Priority Recommendations for MGNREGS:

  • Prepare Perspective Plan for every Gram Panchayat on the basis of landscape, watershed or aquifer based planning
  • Strengthen capacities of Gram Panchayats to develop green proposals and monitor green results: develop and utilize appropriate toolkits for this purpose
  • Strengthen block level capacities to support implementing agencies to deliver green results
  • Develop an MGNREGS green index as a part of the scheme monitoring system to track green impacts at the Gram Panchayat level
  • Incentivize Gram Panchayats to achieve and surpass the threshold level on the MGNREGS green index; this incentive may be drawn from the budgetary provision for administrative expenses
  • Increase focus on treatment of forest land in convergence with joint forest management and the Green India Mission

Priority Recommendations for NRLM:

  • Include as ‘essential’ outcome in Mahila Kisan Sashaktikaran Pariyojana (MKSP) guidelines, a result each on sustainably harvested produce and sustainable agricultural practices (in addition to current one on soil health) for all initiatives
  • Develop protocols for sustainable harvest of non-timber forest produce and sustainable agriculture and livestock management, and facilitate their adoption by SHGs
  • Earmark 2 percent of overall budget (or 10 percent of provision for infrastructure and marketing) for work at meso level on developing niche markets for sustainably harvested produce and for green input supply chains
  • Provide backloaded ‘labour subsidy’ to SHGs for adoption of sustainable practices to compensate for lower labour productivity (in current guidelines, there is provision only for capital subsidy or revolving funds for SHGs)

Priority Recommendations for Integrated Watershed Development Program:

  • Specify environmentally sustainable resource management and production systems in the work plan, with convergent support from other schemes, and develop capacities of community institutions to adopt the systems.
  • Use the budget allocated for ‘production systems and microenterprises’ to support key aspects of sustainable production systems.
  • Establish indicators for soil health, biodiversity and water resource sustainability and set up resource sustainability targets using these indicators.
  • Formalize usufruct rights and legal entitlements to promote sustainable use practices through community involvement.

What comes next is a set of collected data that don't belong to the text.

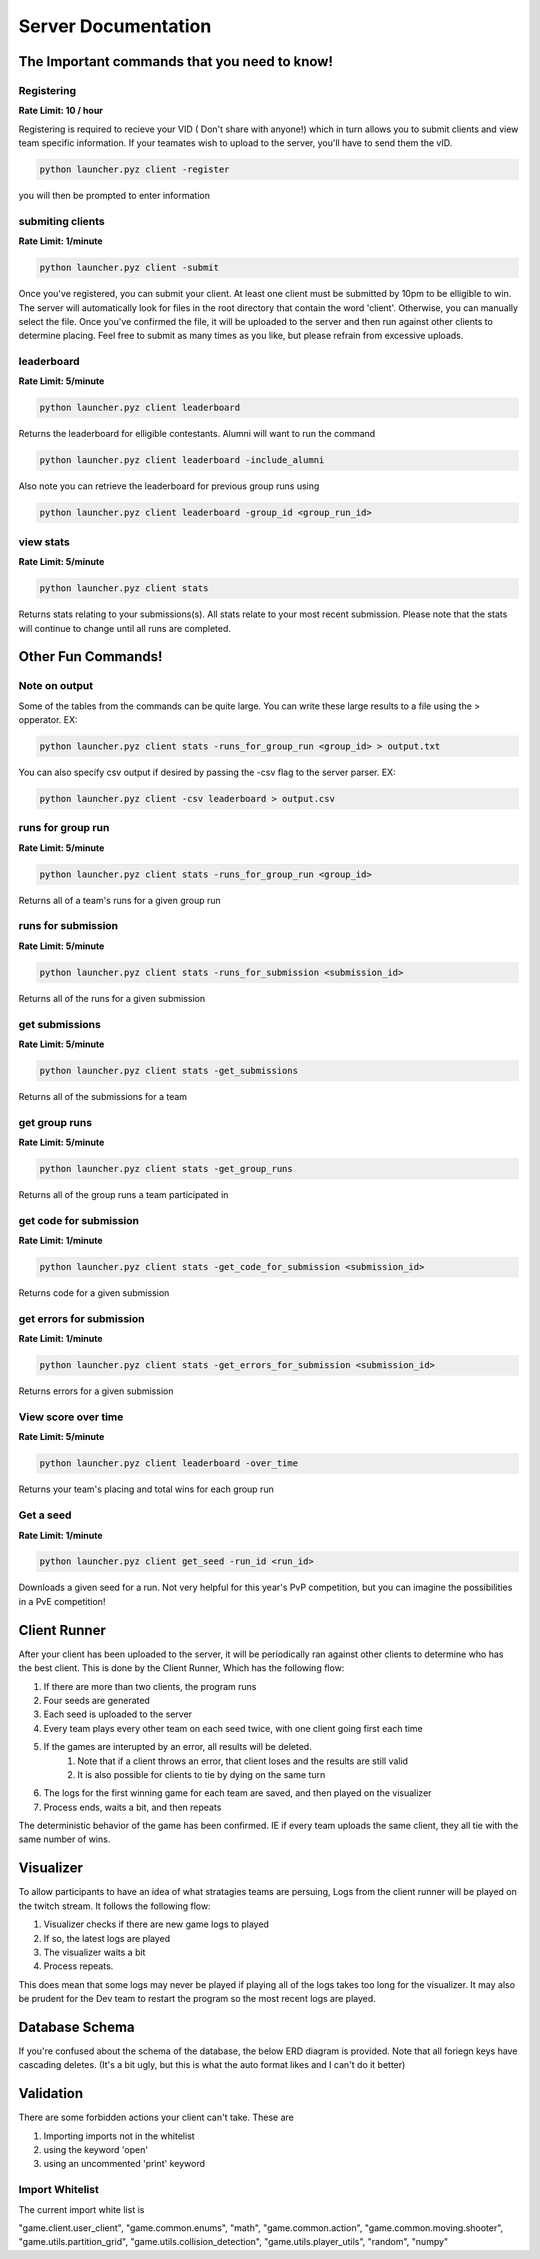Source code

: ======================
Server Documentation
======================

The Important commands that you need to know!
================================================

Registering
------------

**Rate Limit: 10 / hour**

Registering is required to recieve your VID ( Don't share with anyone!) which in turn allows you to submit clients and view 
team specific information. If your teamates wish to upload to the server, you'll have to send them the vID.

.. code-block:: python

    python launcher.pyz client -register

you will then be prompted to enter information


submiting clients
--------------------

**Rate Limit: 1/minute**

.. code-block:: python

    python launcher.pyz client -submit

Once you've registered, you can submit your client. At least one client must be submitted by 10pm to be elligible to win. The server will automatically look for files in the 
root directory that contain the word 'client'. Otherwise, you can manually select the file. Once you've confirmed the file, it will be uploaded to the server and 
then run against other clients to determine placing. Feel free to submit as many times as you like, but please refrain from excessive uploads.

leaderboard
--------------

**Rate Limit: 5/minute**

.. code-block:: python

    python launcher.pyz client leaderboard

Returns the leaderboard for elligible contestants. Alumni will want to run the command

.. code-block:: python

    python launcher.pyz client leaderboard -include_alumni

Also note you can retrieve the leaderboard for previous group runs using

.. code-block:: python

    python launcher.pyz client leaderboard -group_id <group_run_id>


view stats
------------

**Rate Limit: 5/minute**

.. code-block:: python

    python launcher.pyz client stats

Returns stats relating to your submissions(s). All stats relate to your most recent submission. Please note that the stats will continue to change until all 
runs are completed.


Other Fun Commands!
=====================


Note on output
-----------------

Some of the tables from the commands can be quite large. You can write these large results to a file using the > opperator. EX:

.. code-block:: python

    python launcher.pyz client stats -runs_for_group_run <group_id> > output.txt

You can also specify csv output if desired by passing the -csv flag to the server parser. EX:

.. code-block:: python

    python launcher.pyz client -csv leaderboard > output.csv


runs for group run
-------------------

**Rate Limit: 5/minute**

.. code-block:: python

    python launcher.pyz client stats -runs_for_group_run <group_id>

Returns all of a team's runs for a given group run

runs for submission
---------------------

**Rate Limit: 5/minute**

.. code-block:: python

    python launcher.pyz client stats -runs_for_submission <submission_id>

Returns all of the runs for a given submission

get submissions
-----------------

**Rate Limit: 5/minute**

.. code-block:: python

    python launcher.pyz client stats -get_submissions

Returns all of the submissions for a team

get group runs
-----------------

**Rate Limit: 5/minute**

.. code-block:: python

    python launcher.pyz client stats -get_group_runs

Returns all of the group runs a team participated in

get code for submission
-------------------------

**Rate Limit: 1/minute**

.. code-block:: python

    python launcher.pyz client stats -get_code_for_submission <submission_id>

Returns code for a given submission

get errors for submission
-------------------------

**Rate Limit: 1/minute**

.. code-block:: python

    python launcher.pyz client stats -get_errors_for_submission <submission_id>

Returns errors for a given submission

View score over time
-------------------------

**Rate Limit: 5/minute**

.. code-block:: python

    python launcher.pyz client leaderboard -over_time

Returns your team's placing and total wins for each group run

Get a seed
-------------------------

**Rate Limit: 1/minute**

.. code-block:: python

    python launcher.pyz client get_seed -run_id <run_id>

Downloads a given seed for a run. Not very helpful for this year's PvP competition, but you can imagine the 
possibilities in a PvE competition!



Client Runner
===============

After your client has been uploaded to the server, it will be periodically ran against other clients to determine who has the best client.
This is done by the Client Runner, Which has the following flow:

1. If there are more than two clients, the program runs
2. Four seeds are generated 
3. Each seed is uploaded to the server
4. Every team plays every other team on each seed twice, with one client going first each time
5. If the games are interupted by an error, all results will be deleted.
    1. Note that if a client throws an error, that client loses and the results are still valid
    2. It is also possible for clients to tie by dying on the same turn
6. The logs for the first winning game for each team are saved, and then played on the visualizer\
7. Process ends, waits a bit, and then repeats

The deterministic behavior of the game has been confirmed. IE if every team uploads the same client, they all tie with the same number of wins.

Visualizer
===========

To allow participants to have an idea of what stratagies teams are persuing, Logs from the client runner will be played on the twitch stream.
It follows the following flow:

1. Visualizer checks if there are new game logs to played
2. If so, the latest logs are played
3. The visualizer waits a bit
4. Process repeats.

This does mean that some logs may never be played if playing all of the logs takes too long for the visualizer. It may also be prudent for the Dev team to 
restart the program so the most recent logs are played.


Database Schema
=================

If you're confused about the schema of the database, the below ERD diagram is provided. Note that all foriegn keys have cascading deletes.
(It's a bit ugly, but this is what the auto format likes and I can't do it better)

.. image:: _static/imgs/ERD.png
  :width: 400
  :alt: ERD


Validation
===========

There are some forbidden actions your client can't take. These are

1. Importing imports not in the whitelist
2. using the keyword 'open'
3. using an uncommented 'print' keyword

Import Whitelist
--------------------

The current import white list is 

"game.client.user_client", 
"game.common.enums",
"math",
"game.common.action",
"game.common.moving.shooter",
"game.utils.partition_grid",
"game.utils.collision_detection",
"game.utils.player_utils",
"random",
"numpy"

The 5 percent budget provision for the ‘consolidation phase’ must be released only after these measures are adopted by the community.
  • Encourage support organizations to take on action research pilots to enhance green results.

Priority Recommendations for National Rural Drinking Water Programme:

  • Ensure source sustainability is built into the Resource Development Proposals from Gram Panchayats while sanctioning projects.
  • Institutionalize participatory water quality monitoring and reporting by Gram Panchayats.
  • Ensure safe disposal of contaminants after the water treatment process • Dedicate additional funds for use of green technologies.
  • The Water Security Plans must take into account all relevant water demands.

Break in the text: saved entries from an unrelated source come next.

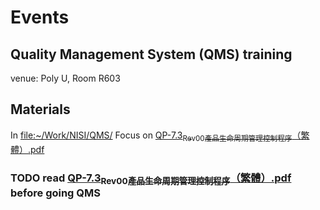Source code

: * Events
** Quality Management System (QMS) training
   SCHEDULED: <2016-05-16 Mon 14:30-17:30>
   venue: Poly U, Room R603

** Materials
   In [[file:~/Work/NISI/QMS/]]
   Focus on  [[file:~/Work/NISI/QMS/QP-7.3_Rev00%E7%94%A2%E5%93%81%E7%94%9F%E5%91%BD%E5%91%A8%E6%9C%9F%E7%AE%A1%E7%90%86%E6%8E%A7%E5%88%B6%E7%A8%8B%E5%BA%8F%EF%BC%88%E7%B9%81%E9%AB%94%EF%BC%89.pdf::%25PDF-1.5%0D][QP-7.3_Rev00產品生命周期管理控制程序（繁體）.pdf]]

*** TODO read [[file:~/Work/NISI/QMS/QP-7.3_Rev00%E7%94%A2%E5%93%81%E7%94%9F%E5%91%BD%E5%91%A8%E6%9C%9F%E7%AE%A1%E7%90%86%E6%8E%A7%E5%88%B6%E7%A8%8B%E5%BA%8F%EF%BC%88%E7%B9%81%E9%AB%94%EF%BC%89.pdf::%25PDF-1.5%0D][QP-7.3_Rev00產品生命周期管理控制程序（繁體）.pdf]] before going QMS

Priority Recommendations for Nirmal Bharat Abhiyan:

  • Establish a Green Home Protocol and a Green Panchayat Protocol to be implemented in a phased manner across the country.
  • Enhance the budgetary share of solid and liquid waste management component.
  • Increase emphasis on solid and liquid waste management in the eligibility criteria for the Nirmal Gram Puraskar.
  • Prepare an inventory of solid and liquid waste management technologies and disseminate widely.
  • Launch a campaign for highlighting the tangible benefits of rural sanitation on health and livelihoods.

Priority Recommendations for Indira Awaas Yojana:

  • Prepare region-specific Handbooks of Green Building Designs including green construction materials that cover the life cycle of an IAY house.
  • Support district level Building Resource Centres to promote green technologies and designs; link financial support to quantity and effectiveness of green services provided.
  • Develop an IAY Green Index to measure, monitor and report on green results on a regular basis.
  • Provide additional subsidy (20 percent) to families building housing units that score above threshold on the green index.
  • Provide additional funds to districts committing to specified number of green housing units under IAY.